Я обхватила головку губами и пососала, а он замер и с наслаждением простонал. Не только член — он и сам казался твердым, это чувствовалось на расстоянии, словно мы обменивались эмоциями. Поэтому я не удивилась, когда Альберт настойчиво надавил на мой затылок. Член легко скользил во влажный рот, наполнял меня, и это казалось приятнее, чем прикосновения к клитору. Это… что-то другое, удовольствие разума, которым хотелось делиться.
Я принялась двигать головой, сосать и втягивать щеки, бессистемно гладить языком член. Лишь бы еще, лишь бы сильнее и глубже, но организм не дал, и горло сжалось. Дорогого стоило отстраниться, ведь в пустом взгляде Альберта было столько нетерпения… Ничего, я попыталась снова, ласкала его и наблюдала, как он блаженно жмурился.

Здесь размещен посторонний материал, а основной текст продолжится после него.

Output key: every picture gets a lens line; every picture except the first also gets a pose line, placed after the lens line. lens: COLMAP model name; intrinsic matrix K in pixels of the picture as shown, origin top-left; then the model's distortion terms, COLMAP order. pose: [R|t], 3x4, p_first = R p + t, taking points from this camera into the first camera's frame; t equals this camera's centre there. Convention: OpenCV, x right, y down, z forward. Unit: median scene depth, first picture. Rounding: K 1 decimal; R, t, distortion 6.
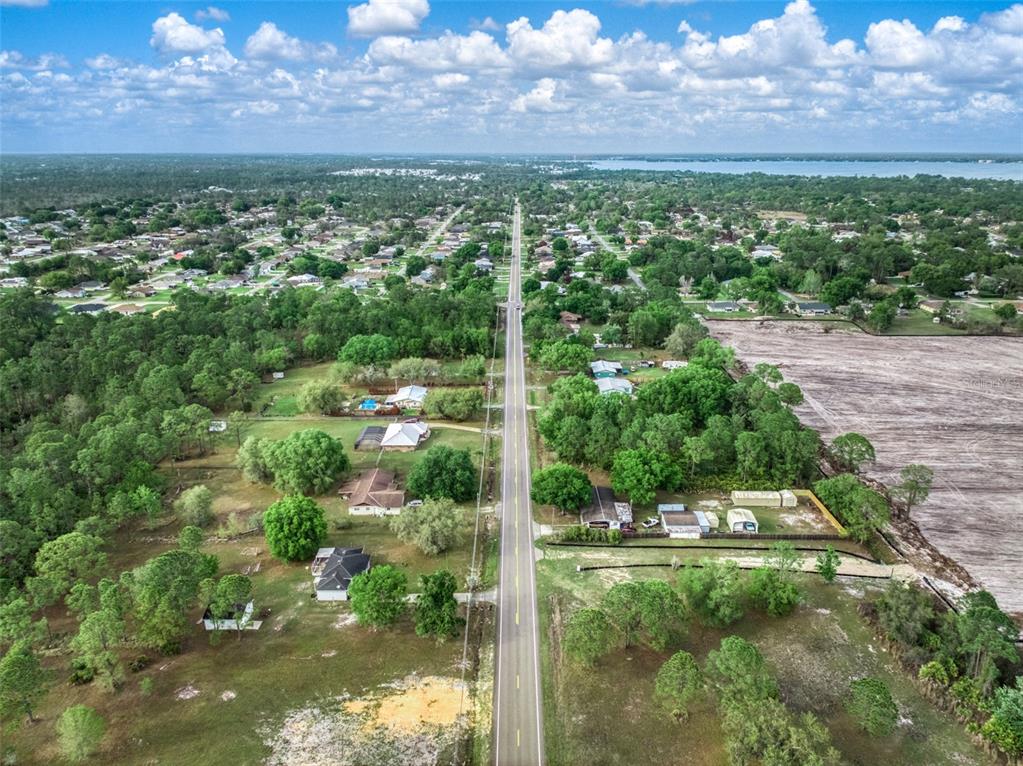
lens RADIAL K [[688.1, 0, 513.9], [0, 688.1, 384.9], [0, 0, 1]] dist [0.004787, -0.000001]
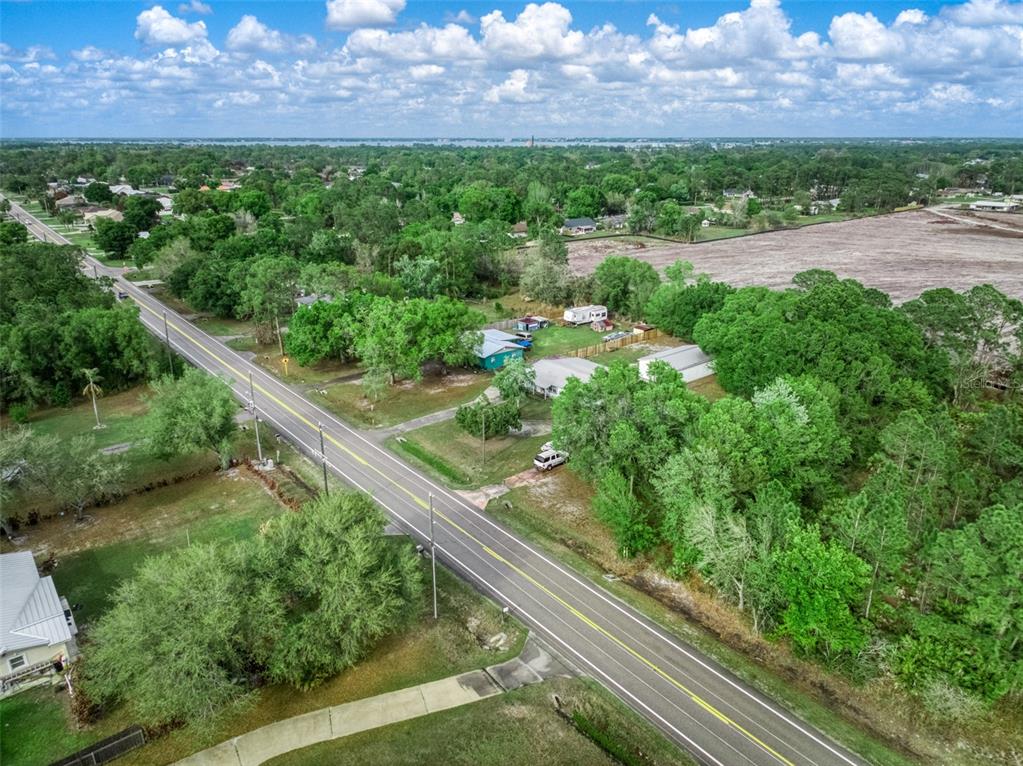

Иногда приходилось давиться, но это было приятно: необузданность, дикие фантазии, которые не хватало духу осуществить.
Альберта хватило не надолго: вдруг он отстранился и дернул меня вверх, толкнул. Я плюхнулась на кровать и почувствовала, как он задирает ночнушку, ненароком касаясь ног, иногда поглаживая их. Колени, икры, бедра: прикосновения были везде и сразу, грубоватая кожа приятно колола, прямо как вспышки в животе, от которых сильнее намокали складочки между ног. Мало. Нужно что-то еще, что-то… На глаза попался шейный платок Альберта; я отбросила его руки и села, стала разматывать дурацкую тряпку. Черт, под ней были завязки воротника рубашки, как же долго!
Я дергала их, меня подгоняло тепло тела и частые вдохи. Альберт устроился на коленях между моих ног, неуклюже сдирая с себя жилет. Наконец получилось, я без промедления запустила руки под рубашку и почувствовала резкие изгибы мышц, как напряженно дышал Альберт. Хотелось быстрее стянуть рубашку, но мешали случайные касания к груди: ну как оторваться и не погладить соски, не обвести их пальцами?..
Альберту нравилось это не так сильно, и он сам снял рубашку, а потом рывком стянул с меня ночнушку и опрокинул на спину. Еще секунда — и он смял руками грудь и замер, словно приятного было больше, чем можно вынести. Альберт хмурился и сжимал губы, а я с ума сходила от вида распахнутых штанов и давления сильных пальцев. Теперь он по-настоящему владел мной, распластанной перед ним и с раздвинутыми ногами.
Альберт не собирался торопиться и с наслаждением тер ладонями грудь. Я кусала губы и наблюдала, как между его пальцами мелькали соски, как он сжимал их, гладил. Все резко, с силой, до сладкой боли. Это и не боль была: тело отзывалось иначе, наслаждалось ею, как остринкой в еде.
Одеяло шуршало и касалось внутренней стороны бедер, дразнилось и показывало, как хотелось еще. Я вскидывала бедра, очень плавно и почему-то боясь подражать нетерпеливым движениям Альберта, словно это была только его привилегия. Он все мял, все сжимал мою грудь дрожащими руками и боролся с собой. Его глаза и впрямь напоминали угли, в которых метались вспышки желания. Альберт с трудом дышал, двигая руками вверх-вниз, согревая кожу, нажимая с силой и требованием.
Мне было приятно, приятно до безумия. Грудь стала невероятно чувствительной и отзывалась на малейшее прикосновения. В животе все крутило, хотелось уже большего, немедленно, и я неосознанно покрутила бедрами. Так было проще, движения выпускали напряжение, но его все равно было много. Я чувствовала, как набухли складочки, какими влажными стали, и это было невыносимо: мучительно приятно, тяжело и сладко. Все смешалось, я едва что-то понимала и обняла Альберта ногами, он коротко простонал… Все, не могу.